● Materials provided

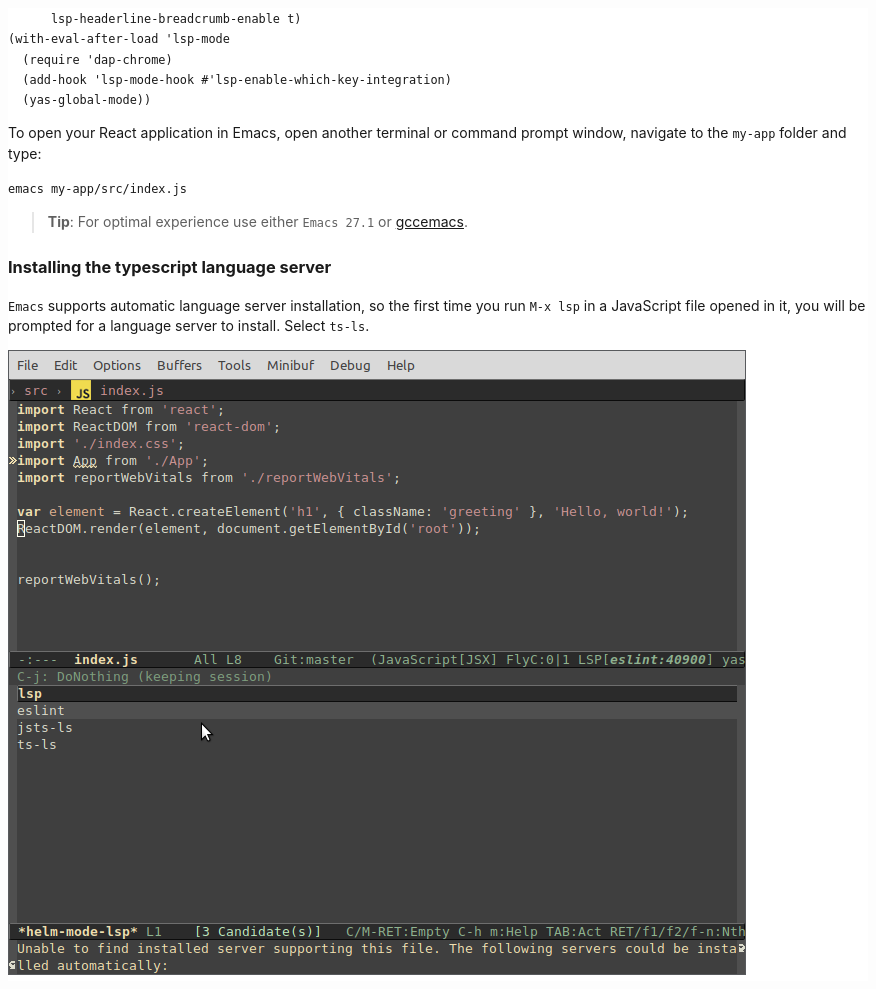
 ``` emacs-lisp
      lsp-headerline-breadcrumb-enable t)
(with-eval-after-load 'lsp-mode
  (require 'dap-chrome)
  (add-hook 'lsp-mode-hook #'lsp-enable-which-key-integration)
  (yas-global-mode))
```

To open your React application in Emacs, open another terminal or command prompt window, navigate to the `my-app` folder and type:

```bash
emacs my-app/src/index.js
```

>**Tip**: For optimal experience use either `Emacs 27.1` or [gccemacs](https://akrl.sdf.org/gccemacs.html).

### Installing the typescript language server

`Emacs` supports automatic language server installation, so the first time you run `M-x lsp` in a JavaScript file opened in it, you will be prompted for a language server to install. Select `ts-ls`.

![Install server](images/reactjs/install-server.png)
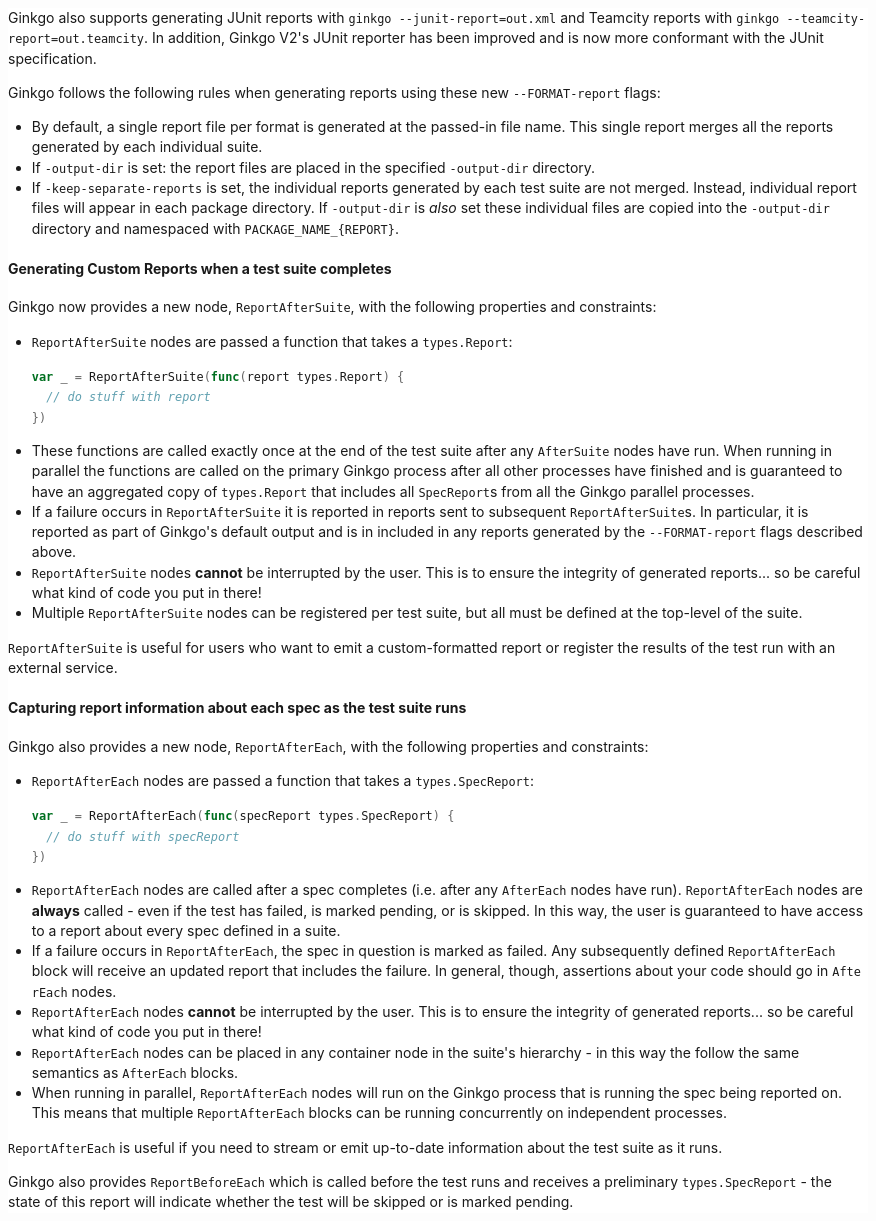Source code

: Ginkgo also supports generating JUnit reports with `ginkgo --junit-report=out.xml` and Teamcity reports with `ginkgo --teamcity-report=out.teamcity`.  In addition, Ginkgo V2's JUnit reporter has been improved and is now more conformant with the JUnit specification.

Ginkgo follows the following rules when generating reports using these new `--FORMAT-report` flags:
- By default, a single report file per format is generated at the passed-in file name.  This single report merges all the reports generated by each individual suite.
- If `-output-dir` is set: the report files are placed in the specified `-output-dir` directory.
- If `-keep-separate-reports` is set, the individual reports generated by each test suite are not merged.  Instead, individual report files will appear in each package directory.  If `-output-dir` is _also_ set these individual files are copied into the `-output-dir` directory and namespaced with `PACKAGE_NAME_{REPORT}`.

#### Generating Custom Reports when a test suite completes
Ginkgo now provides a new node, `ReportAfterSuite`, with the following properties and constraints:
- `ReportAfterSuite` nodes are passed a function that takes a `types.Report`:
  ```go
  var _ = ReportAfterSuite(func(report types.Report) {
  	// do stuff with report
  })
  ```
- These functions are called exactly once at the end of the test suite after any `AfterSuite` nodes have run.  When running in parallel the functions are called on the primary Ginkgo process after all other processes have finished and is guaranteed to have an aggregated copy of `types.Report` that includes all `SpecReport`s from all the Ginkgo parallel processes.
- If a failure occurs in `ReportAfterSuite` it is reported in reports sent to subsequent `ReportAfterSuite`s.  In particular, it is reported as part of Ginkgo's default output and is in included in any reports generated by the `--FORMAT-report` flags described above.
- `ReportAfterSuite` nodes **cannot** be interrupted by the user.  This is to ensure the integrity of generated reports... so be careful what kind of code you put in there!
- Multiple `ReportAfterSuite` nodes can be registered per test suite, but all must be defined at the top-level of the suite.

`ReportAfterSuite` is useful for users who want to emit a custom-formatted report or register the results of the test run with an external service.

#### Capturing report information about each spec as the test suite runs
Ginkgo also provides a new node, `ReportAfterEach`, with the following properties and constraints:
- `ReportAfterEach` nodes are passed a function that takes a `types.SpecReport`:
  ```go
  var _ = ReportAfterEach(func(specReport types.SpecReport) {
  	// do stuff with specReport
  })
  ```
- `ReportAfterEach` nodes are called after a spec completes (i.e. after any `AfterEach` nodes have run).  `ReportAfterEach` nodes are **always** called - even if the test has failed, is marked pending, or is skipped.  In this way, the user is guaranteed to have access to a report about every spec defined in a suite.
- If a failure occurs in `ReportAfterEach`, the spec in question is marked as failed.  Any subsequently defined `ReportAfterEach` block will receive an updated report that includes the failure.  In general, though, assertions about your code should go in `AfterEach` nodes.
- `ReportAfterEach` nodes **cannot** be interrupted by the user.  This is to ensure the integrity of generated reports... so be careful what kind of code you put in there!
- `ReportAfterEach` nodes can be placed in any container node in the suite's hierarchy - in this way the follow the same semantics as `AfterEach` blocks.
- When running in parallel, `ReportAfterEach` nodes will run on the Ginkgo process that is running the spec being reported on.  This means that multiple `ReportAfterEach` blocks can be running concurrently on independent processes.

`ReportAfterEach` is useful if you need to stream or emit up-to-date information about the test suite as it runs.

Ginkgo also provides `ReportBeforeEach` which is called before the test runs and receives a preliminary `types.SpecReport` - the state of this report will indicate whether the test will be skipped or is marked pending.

● Work to complete
Within the listing above, the range opens at the line with "an external service." and closes at the line with "as it runs.". Reproduce exactly the lines of that range, including both ends.

● Result for this exercise
`ReportAfterSuite` is useful for users who want to emit a custom-formatted report or register the results of the test run with an external service.

#### Capturing report information about each spec as the test suite runs
Ginkgo also provides a new node, `ReportAfterEach`, with the following properties and constraints:
- `ReportAfterEach` nodes are passed a function that takes a `types.SpecReport`:
  ```go
  var _ = ReportAfterEach(func(specReport types.SpecReport) {
  	// do stuff with specReport
  })
  ```
- `ReportAfterEach` nodes are called after a spec completes (i.e. after any `AfterEach` nodes have run).  `ReportAfterEach` nodes are **always** called - even if the test has failed, is marked pending, or is skipped.  In this way, the user is guaranteed to have access to a report about every spec defined in a suite.
- If a failure occurs in `ReportAfterEach`, the spec in question is marked as failed.  Any subsequently defined `ReportAfterEach` block will receive an updated report that includes the failure.  In general, though, assertions about your code should go in `AfterEach` nodes.
- `ReportAfterEach` nodes **cannot** be interrupted by the user.  This is to ensure the integrity of generated reports... so be careful what kind of code you put in there!
- `ReportAfterEach` nodes can be placed in any container node in the suite's hierarchy - in this way the follow the same semantics as `AfterEach` blocks.
- When running in parallel, `ReportAfterEach` nodes will run on the Ginkgo process that is running the spec being reported on.  This means that multiple `ReportAfterEach` blocks can be running concurrently on independent processes.

`ReportAfterEach` is useful if you need to stream or emit up-to-date information about the test suite as it runs.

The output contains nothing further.